- Date: 19 September 2006
- Venue: O'Higgins Park
- Locations: Santiago, Chile
- Country: Chile
- Participants: More than 7,000 military and police personnel

= 2006 Chilean Military Parade =

Military parade held in Santiago, Chile

The 2006 Chilean Military Parade was held at O'Higgins Park in Santiago on 19 September 2006 to commemorate the Day of the Glories of the Army.

The military parade was the first presided over by President Michelle Bachelet and involved more than 7,000 personnel from the Chilean Armed Forces and Carabineros de Chile.

The ceremony was particularly marked by Bachelet and Minister of National Defence Vivianne Blanlot becoming the first two women to jointly head the event, as well as by the parade debut of ten recently acquired F-16 fighters of the Chilean Air Force.

==Background==
The parade was Bachelet's first since taking office in March 2006 and was also attended by Blanlot, making it the first edition headed simultaneously by a female president and defence minister. Navy Undersecretary Carolina Echeverría and Carabineros Undersecretary Javiera Blanco were also present in the reviewing stand.
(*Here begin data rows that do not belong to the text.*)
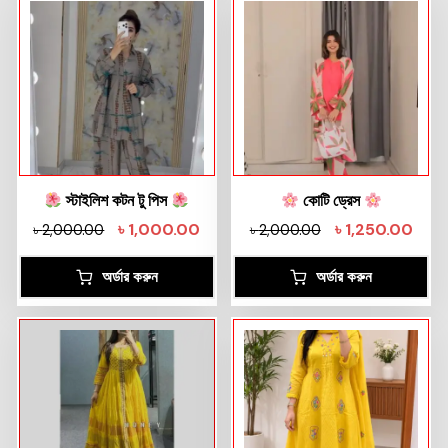
স্টাইলিশ কটন টু পিস
কোটি ড্রেস
৳
1,000.00
৳
1,250.00
৳
2,000.00
৳
2,000.00
অর্ডার করুন
অর্ডার করুন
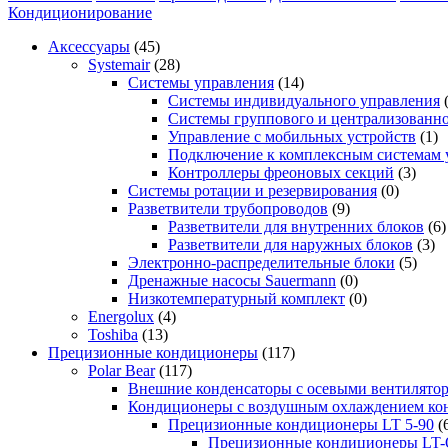
Кондиционирование
Аксессуары
(45)
Systemair
(28)
Системы управления
(14)
Системы индивидуального управления
Системы группового и централизованно
Управление с мобильных устройств
(1)
Подключение к комплексным системам 
Контроллеры фреоновых секций
(3)
Системы ротации и резервирования
(0)
Разветвители трубопроводов
(9)
Разветвители для внутренних блоков
(6)
Разветвители для наружных блоков
(3)
Электронно-распределительные блоки
(5)
Дренажные насосы Sauermann
(0)
Низкотемпературный комплект
(0)
Energolux
(4)
Toshiba
(13)
Прецизионные кондиционеры
(117)
Polar Bear
(117)
Внешние конденсаторы с осевыми вентилято
Кондиционеры с воздушным охлаждением кон
Прецизионные кондиционеры LT 5-90
(
Прецизионные кондиционеры LT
More than 7,000 personnel were prepared for the ceremony, including over 1,200 from the Navy. The Air Force's principal novelty was the participation of ten F-16 fighters recently incorporated into service. Six had been acquired new from the United States and four were second-hand aircraft purchased from the Netherlands.

Celebrations connected with the Day of the Glories of the Army began before the main parade. Naval formations held ceremonies in Santiago, with the battalion of the Arturo Prat Naval Academy and personnel of the Naval Polytechnic Academy rendering honours to Navy commander-in-chief Admiral Rodolfo Codina.

==Parade==
Bachelet arrived at O'Higgins Park accompanied by Blanlot. Before the march-past, the Club de Huasos Gil Letelier performed the traditional cueca and offered chicha en cacho to the authorities, later presenting the president with a crystal drinking horn. Bachelet subsequently received representatives of the Mapuche community.

General Patricio Cartoni, commander of the Santiago Army garrison, formally requested presidential authorization to begin the parade. The march-past was headed by the service academies, beginning with the Military School, followed by the Arturo Prat Naval Academy, Air Force Academy and Carabineros Academy.

The principal aerial attraction was the flypast of ten F-16 fighters. Travelling at approximately 700 km/h, the formation crossed the O'Higgins Park ellipse in less than ten seconds. Five helicopters from Aviation Group No. 9 subsequently flew over the park and received strong applause from spectators.

Female participation was also prominent in the ceremony, particularly because the reviewing stand was headed by Bachelet and Blanlot. Contemporary coverage highlighted their presence, together with the F-16 flypast, as the principal distinguishing features of the 2006 parade.

The reviewing stand also included Senate president Eduardo Frei Ruiz-Tagle, Chamber of Deputies president Antonio Leal, Supreme Court president Enrique Tapia, Interior Minister Belisario Velasco and the commanders-in-chief of the armed forces and Carabineros. The parade continued for more than two hours before the final formations completed their passage through the ellipse.